As it turns out it was a decision to make a major purchase of natural gas assets at the very top of the market for the hot new Haynesville play.

Fast forward four plus years and we find Plains entering into another large and company changing transaction:

Plains Exploration & Production Company ("PXP" or the "Company") today announces it has entered into a definitive agreement to acquire from BP Exploration & Production Inc. and BP America Production Company ("BP") all of their interests in certain deepwater Gulf of Mexico oil and gas properties for $5.55 billion. The properties include the BP-Operated Marlin, Dorado and King Fields (collectively the Marlin Hub, 100% working interest), BP-Operated Horn Mountain Field (working interest 100%), BP-Operated Holstein Field (working interest 50%), BP non-operated Diana-Hoover Field (33.33% working interest, operated by ExxonMobil) and BP non-operated Ram Powell Field (31% working interest, operated by Shell Offshore Inc.).

This $5.5 billion acquisition from BP (BP) ($6.1 billion when another deal with Shell (RDS.A) is included) is being made by Plains which is a company that has a market capitalization smaller than the size of the deal.

This a deal that is being funded with debt and planned proceeds from the sale of certain assets that Plains owns. Which assets? You guessed it. The assets are those Haynesville acres that Plains purchased four years ago from Chesapeake.

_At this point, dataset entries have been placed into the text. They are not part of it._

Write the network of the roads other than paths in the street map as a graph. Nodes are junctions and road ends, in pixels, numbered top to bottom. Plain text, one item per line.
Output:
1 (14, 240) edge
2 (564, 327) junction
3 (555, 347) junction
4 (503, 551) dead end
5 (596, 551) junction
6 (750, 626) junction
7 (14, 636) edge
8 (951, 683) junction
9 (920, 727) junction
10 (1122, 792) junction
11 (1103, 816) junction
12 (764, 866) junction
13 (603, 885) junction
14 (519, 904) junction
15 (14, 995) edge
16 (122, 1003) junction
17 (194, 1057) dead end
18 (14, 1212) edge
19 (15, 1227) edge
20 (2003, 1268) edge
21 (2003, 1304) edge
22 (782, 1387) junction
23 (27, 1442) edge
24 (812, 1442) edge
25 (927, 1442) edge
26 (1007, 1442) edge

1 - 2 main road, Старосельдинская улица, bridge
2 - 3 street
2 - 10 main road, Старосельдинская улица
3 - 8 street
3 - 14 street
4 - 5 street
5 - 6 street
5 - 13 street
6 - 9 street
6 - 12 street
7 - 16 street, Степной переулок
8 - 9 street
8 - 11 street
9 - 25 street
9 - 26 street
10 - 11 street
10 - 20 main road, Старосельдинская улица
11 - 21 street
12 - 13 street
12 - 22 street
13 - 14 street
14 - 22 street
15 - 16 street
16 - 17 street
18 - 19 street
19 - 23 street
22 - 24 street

Four years ago Plains paid $3.3 billion for its Haynesville property. Plains now plans to divest those same properties as well as another natural gas property (Madden Deep) for anticipated total proceeds of $1.5 billion to $2 billion.

Plains invested $3.3 billion in the Haynesville at the pinnacle of the natural gas prices and the Haynesville land rush. Plains is now selling these properties for little over $1 billion as the market for natural gas and the Haynesville is likely near a bottom.

Given how this Haynesville investment worked out for Plains shareholders I would be very nervous about the size of this recent Gulf of Mexico investment and the debt involved.

Buy high. Sell low. It is only a good combination if you are a short seller.